# Sharing the ride



## Bruce Grieves (Feb 6, 2019)

Whether you're crossing the Pacific or the Atlantic or sailing around the world can you find people that will split the cost with you Sail on your boat does this work or are you better off going alone anyone have experience with this please comment


----------



## AxelK (Feb 22, 2019)

My two cents…

I have done that a few times, it depends on where, when and obviously with whom…

In general if you find the right person to sail with it’s definitely a positive experience, and of course you share the costs, which can be quite high for long trips…

My rules for shared sailing are the following:

•	Good English/or other languages that you can both speak relevantly fluently (in my case Greek and French)
•	Sailing experience (ideally a certification). You don’t want to teach someone how to do stuff on a boat, unless you have explicitly agreed in advance about that.
•	No pets (that’s a personal thing, I know others wouldn’t agree)

VERY IMPORTANT: Get to know the person(s) before you set sail, particularly if we are talking about a long trip. You don’t want to find out that you don’t get along with them in the middle of the ocean.

Obviously the size of the boat matters as well. I have a Beneteau Oceanis 42 which kind of allows for a bit of privacy when needed.

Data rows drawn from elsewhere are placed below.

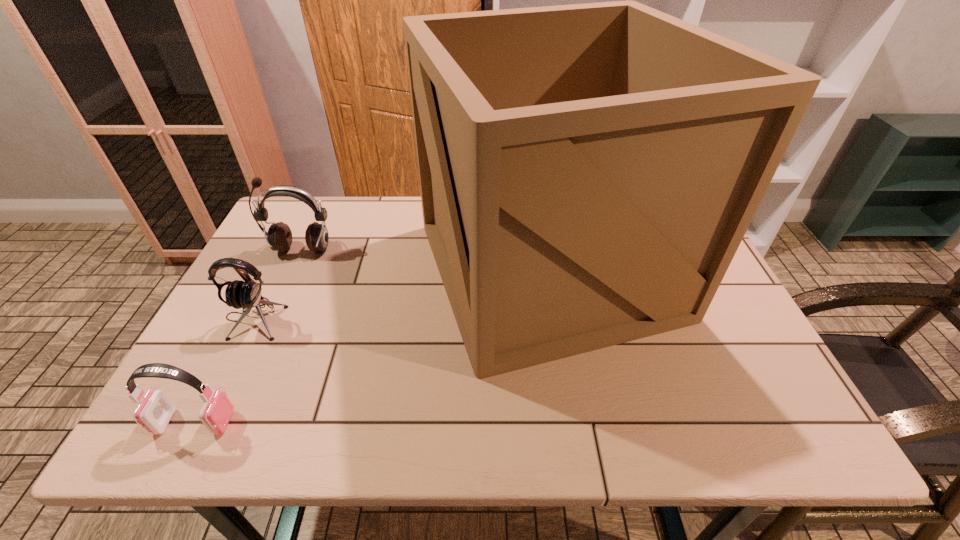
This screenshot has width=960, height=540. In order to click on free space at the far left corner in this screenshot , I will do `click(290, 228)`.

Identify the location of free point between the box and the second farthest earphone. (400, 294).

Locate an element on the screen. Image resolution: width=960 pixels, height=540 pixels. free space between the box and the farthest earphone is located at coordinates (424, 259).

Locate an element on the screen. The height and width of the screenshot is (540, 960). vacant space that is in between the farthest earphone and the second farthest earphone is located at coordinates (277, 284).

Locate an element on the screen. The image size is (960, 540). free spot between the box and the farthest earphone is located at coordinates (424, 259).

This screenshot has width=960, height=540. I want to click on free space between the box and the farthest earphone, so click(424, 259).

At what (x,y) coordinates should I click in order to perform the action: click on free spot between the rightmost object and the farthest earphone. Please return your answer as a coordinate pair (x, y). The height and width of the screenshot is (540, 960). Looking at the image, I should click on (424, 259).

Find the location of a particular element. This screenshot has width=960, height=540. free space between the farthest earphone and the second nearest earphone is located at coordinates [277, 284].

Where is `empty space between the second farthest earphone and the nearest object`? empty space between the second farthest earphone and the nearest object is located at coordinates (225, 370).

What are the coordinates of `free space between the farthest earphone and the nearest object` in the screenshot? It's located at (248, 335).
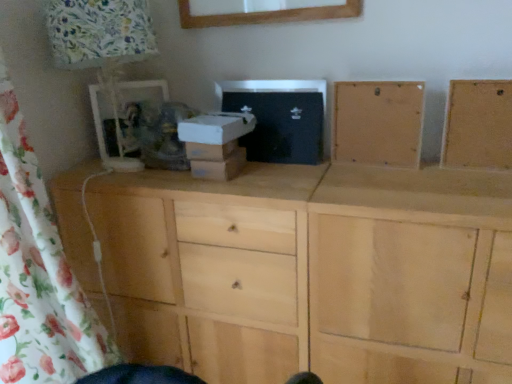
Image resolution: width=512 pixels, height=384 pixels. Find the location of `vacant area in front of white cardboard box at center`. vacant area in front of white cardboard box at center is located at coordinates (221, 184).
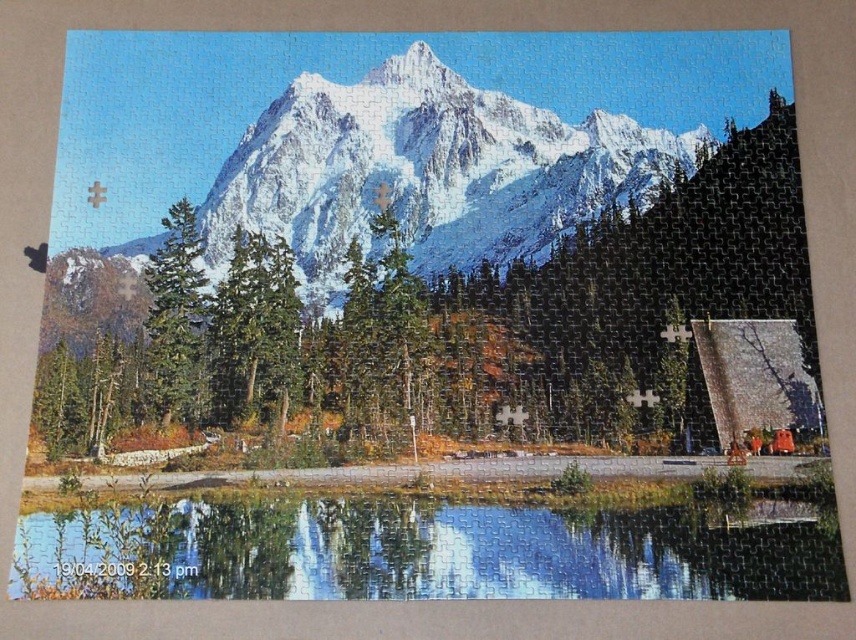
You are standing at the base of the mountain in the image and want to reach the transparent glass water at lower center. The green matte tree at center is blocking your path. Can you walk around the tree to reach the water without crossing through the forest?

The green matte tree at center is 37.92 feet away from transparent glass water at lower center. Since the tree is blocking the path, you can walk around it to reach the water without entering the forest, as the distance allows enough space for maneuvering.

You are examining the mountain landscape puzzle and notice two points marked on the puzzle. The first point is at coordinate point(56,390) and the second is at point(164,220). Which of these points is closer to the front of the puzzle?

Point(56,390) is closer to the viewer than point(164,220), so it is the point closer to the front of the puzzle.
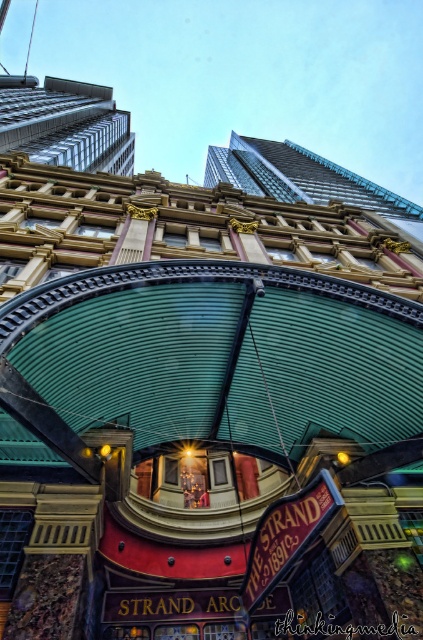
You are standing at the entrance of The Strand Arcade and want to locate two specific points marked on a map. The first point is at coordinates point (71, 90) and the second is at point (277, 170). According to the map, which point is closer to you when you are facing the entrance?

Point (277, 170) is closer to you because it is in front of point (71, 90), which is behind it.

You are standing at the entrance of The Strand Arcade and looking up. You notice a glassy steel skyscraper at upper left and a green corrugated metal canopy at upper center. Which object appears taller in the scene?

The green corrugated metal canopy at upper center appears taller than the glassy steel skyscraper at upper left because the skyscraper is shorter than the canopy according to the description.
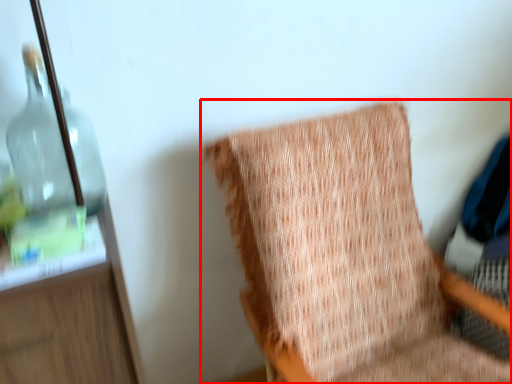
Question: From the image, what is the correct spatial relationship of chair (annotated by the red box) in relation to bottle?

Choices:
 (A) left
 (B) right

Answer: (B)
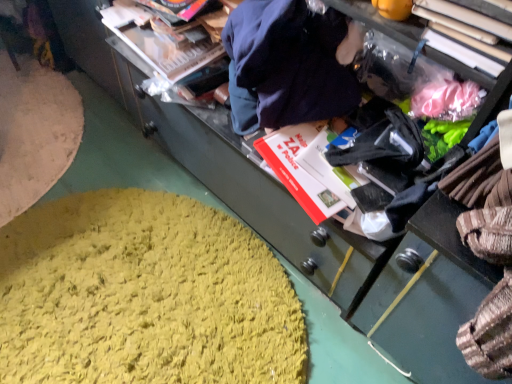
This screenshot has width=512, height=384. What are the coordinates of `empty space that is ontop of yellow shaggy rug at lower left (from a real-world perspective)` in the screenshot? It's located at (154, 286).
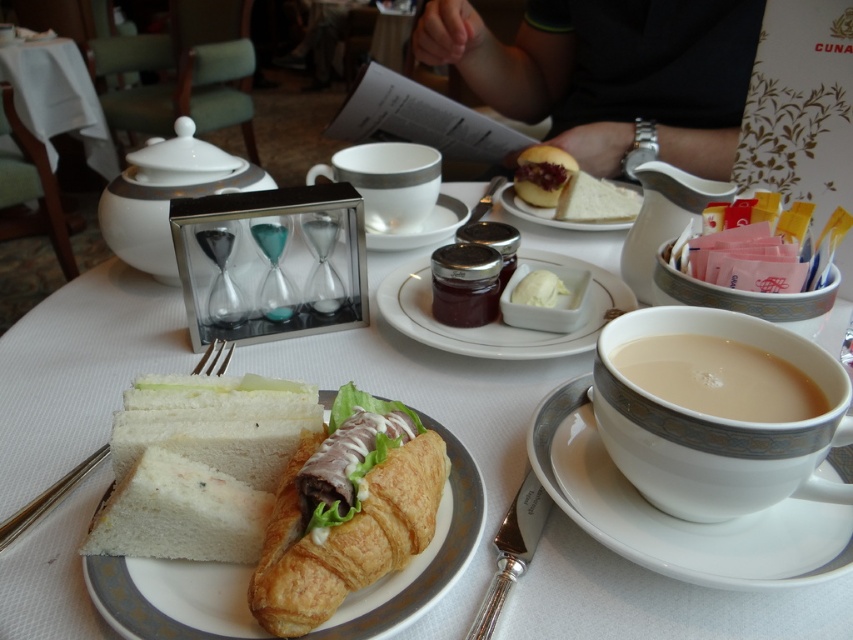
You are a server in a restaurant and need to place a taller object between the white porcelain cup at upper center and the white bread at upper center. Which object should you move to make space?

The white porcelain cup at upper center is taller than the white bread at upper center. To place a taller object between them, you should move the white bread at upper center since the cup is already taller and occupies the vertical space.

You are a server in a restaurant and need to place a 30 cm long platter between the white porcelain cup at upper center and the white bread at upper center on the table. Can you fit it there?

The distance between the white porcelain cup at upper center and the white bread at upper center is 28.80 centimeters. Since the platter is 30 cm long, it cannot fit in the available space.

You are a customer at this cafe and want to reach the point at coordinates (125,273). The server says you can only move items that are closer than 25 inches. Can you move the items at that point?

The point at coordinates (125,273) is 24.35 inches from the viewer, which is within the 25 inches limit. Therefore, you can move the items at that point.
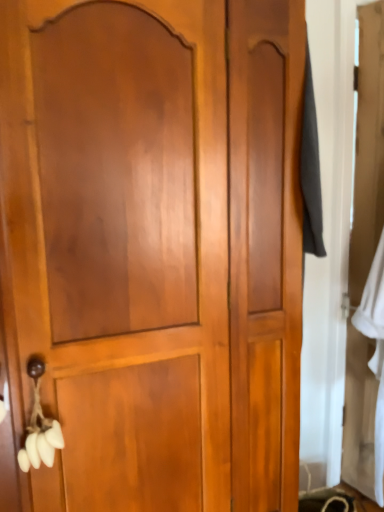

How you find people who want to sail with you – that’s tricky, for me it’s mainly through friends and local sailing clubs. Some yacht charter platforms allow you to do that if you are a boat owner. One company I have used in the past is Click&Boat, they are quite strong in Europe. I have also heard about a startup in Britain that matches sailing enthusiasts, but they provide the boat and the skipper too, think it's sort of 'Tinder-on-a-boat' thing, so mainly for younger people. 

I could go on and on…

When and where are you sailing btw?


----------